Start of Text shown

Win Butler Discusses How Nirvana Inspired Arcade Fire
Kurt Cobain and Nirvana made a lasting impact on the landscape of music, and that they made the same type of impact on their fans. And some of those fans went on to become musicians in their own right. Arcade Fire frontman Win Butler was one of those fans, and he recently shared his thoughts on Cobain, Nirvana, and what they meant to him — first as a kid growing up in Texas, and then as a musician trying to operate in the same public sphere that haunted Cobain.
Butler remembers what it was like the first time he heard Nevermind in 1991:
“All the sudden the whole kind of social dynamic at my junior high changed where these kind of misfit kids who maybe come from a broken home and they’re smoking cigarettes in the back and they didn’t have money for nice clothes, all the sudden those kids socially were in a weird way on the same level as everyone else. I was sort of like a weird kid who didn’t know where I fit in or whatever and just to have that kind of voice be that big in culture, I feel like that was a magical period of alternative music where we had Jane’s Addiction and R.E.M. and Nirvana, it was like seeing these kind of freaks from all the different cities of North America and you’re like, oh wow.”

End of Text shown
Start of Dataset extract

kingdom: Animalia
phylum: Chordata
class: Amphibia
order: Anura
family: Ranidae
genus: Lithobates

End of Dataset extract

◆ What you have to do
Continue the article on Win Butler and Nirvana, beginning right after its last sentence.

◆ Response to the task
After the dust settled from their Grammy win in 2010, Butler and Arcade Fire found themselves thinking about In Utero:
“Imagine Nirvana having the biggest record in the world and spending nine days and coming back with this super-raw album with pretty acoustic songs and crazy metal songs, I don’t know, just artistically In Utero was a constant source of inspiration. It stands the test of time so well, and “All Apologies” is one of the most beautiful songs ever written, I think.”